[Dataset content Boundary: Start]
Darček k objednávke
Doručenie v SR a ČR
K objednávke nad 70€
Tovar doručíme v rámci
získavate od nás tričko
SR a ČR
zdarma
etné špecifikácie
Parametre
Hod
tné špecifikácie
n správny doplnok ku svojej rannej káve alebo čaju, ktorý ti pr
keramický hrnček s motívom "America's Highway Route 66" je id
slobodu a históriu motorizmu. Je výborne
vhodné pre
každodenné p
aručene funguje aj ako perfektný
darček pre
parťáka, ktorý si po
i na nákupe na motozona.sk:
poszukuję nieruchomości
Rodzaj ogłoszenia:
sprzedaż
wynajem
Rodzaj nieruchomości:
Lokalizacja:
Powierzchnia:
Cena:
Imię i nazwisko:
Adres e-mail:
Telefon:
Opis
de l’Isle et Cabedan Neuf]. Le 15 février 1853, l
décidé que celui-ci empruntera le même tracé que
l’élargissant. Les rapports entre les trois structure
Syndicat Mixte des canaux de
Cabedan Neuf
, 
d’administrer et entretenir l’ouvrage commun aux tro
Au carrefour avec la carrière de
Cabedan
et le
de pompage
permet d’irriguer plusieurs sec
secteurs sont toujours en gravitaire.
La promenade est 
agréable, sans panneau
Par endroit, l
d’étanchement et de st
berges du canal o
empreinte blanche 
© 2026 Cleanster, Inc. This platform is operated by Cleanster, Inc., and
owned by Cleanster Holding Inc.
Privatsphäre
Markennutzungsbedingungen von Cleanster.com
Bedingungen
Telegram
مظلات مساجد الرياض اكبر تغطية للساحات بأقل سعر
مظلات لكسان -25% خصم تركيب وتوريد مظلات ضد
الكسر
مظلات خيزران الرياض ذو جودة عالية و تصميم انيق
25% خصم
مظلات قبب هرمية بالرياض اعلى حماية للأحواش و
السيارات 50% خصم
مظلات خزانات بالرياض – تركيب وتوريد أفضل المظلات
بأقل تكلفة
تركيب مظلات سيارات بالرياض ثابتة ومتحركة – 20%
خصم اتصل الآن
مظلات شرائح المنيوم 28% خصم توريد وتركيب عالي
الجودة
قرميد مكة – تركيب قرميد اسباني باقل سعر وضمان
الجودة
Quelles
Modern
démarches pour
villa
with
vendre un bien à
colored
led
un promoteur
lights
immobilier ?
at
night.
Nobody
[Dataset content Boundary: End]
* Work to be completed *
Reproduce every line above verbatim, keeping the original order.

* Written answer *
Darček k objednávke
Doručenie v SR a ČR
K objednávke nad 70€
Tovar doručíme v rámci
získavate od nás tričko
SR a ČR
zdarma
etné špecifikácie
Parametre
Hod
tné špecifikácie
n správny doplnok ku svojej rannej káve alebo čaju, ktorý ti pr
keramický hrnček s motívom "America's Highway Route 66" je id
slobodu a históriu motorizmu. Je výborne
vhodné pre
každodenné p
aručene funguje aj ako perfektný
darček pre
parťáka, ktorý si po
i na nákupe na motozona.sk:
poszukuję nieruchomości
Rodzaj ogłoszenia:
sprzedaż
wynajem
Rodzaj nieruchomości:
Lokalizacja:
Powierzchnia:
Cena:
Imię i nazwisko:
Adres e-mail:
Telefon:
Opis
de l’Isle et Cabedan Neuf]. Le 15 février 1853, l
décidé que celui-ci empruntera le même tracé que
l’élargissant. Les rapports entre les trois structure
Syndicat Mixte des canaux de
Cabedan Neuf
, 
d’administrer et entretenir l’ouvrage commun aux tro
Au carrefour avec la carrière de
Cabedan
et le
de pompage
permet d’irriguer plusieurs sec
secteurs sont toujours en gravitaire.
La promenade est 
agréable, sans panneau
Par endroit, l
d’étanchement et de st
berges du canal o
empreinte blanche 
© 2026 Cleanster, Inc. This platform is operated by Cleanster, Inc., and
owned by Cleanster Holding Inc.
Privatsphäre
Markennutzungsbedingungen von Cleanster.com
Bedingungen
Telegram
مظلات مساجد الرياض اكبر تغطية للساحات بأقل سعر
مظلات لكسان -25% خصم تركيب وتوريد مظلات ضد
الكسر
مظلات خيزران الرياض ذو جودة عالية و تصميم انيق
25% خصم
مظلات قبب هرمية بالرياض اعلى حماية للأحواش و
السيارات 50% خصم
مظلات خزانات بالرياض – تركيب وتوريد أفضل المظلات
بأقل تكلفة
تركيب مظلات سيارات بالرياض ثابتة ومتحركة – 20%
خصم اتصل الآن
مظلات شرائح المنيوم 28% خصم توريد وتركيب عالي
الجودة
قرميد مكة – تركيب قرميد اسباني باقل سعر وضمان
الجودة
Quelles
Modern
démarches pour
villa
with
vendre un bien à
colored
led
un promoteur
lights
immobilier ?
at
night.
Nobody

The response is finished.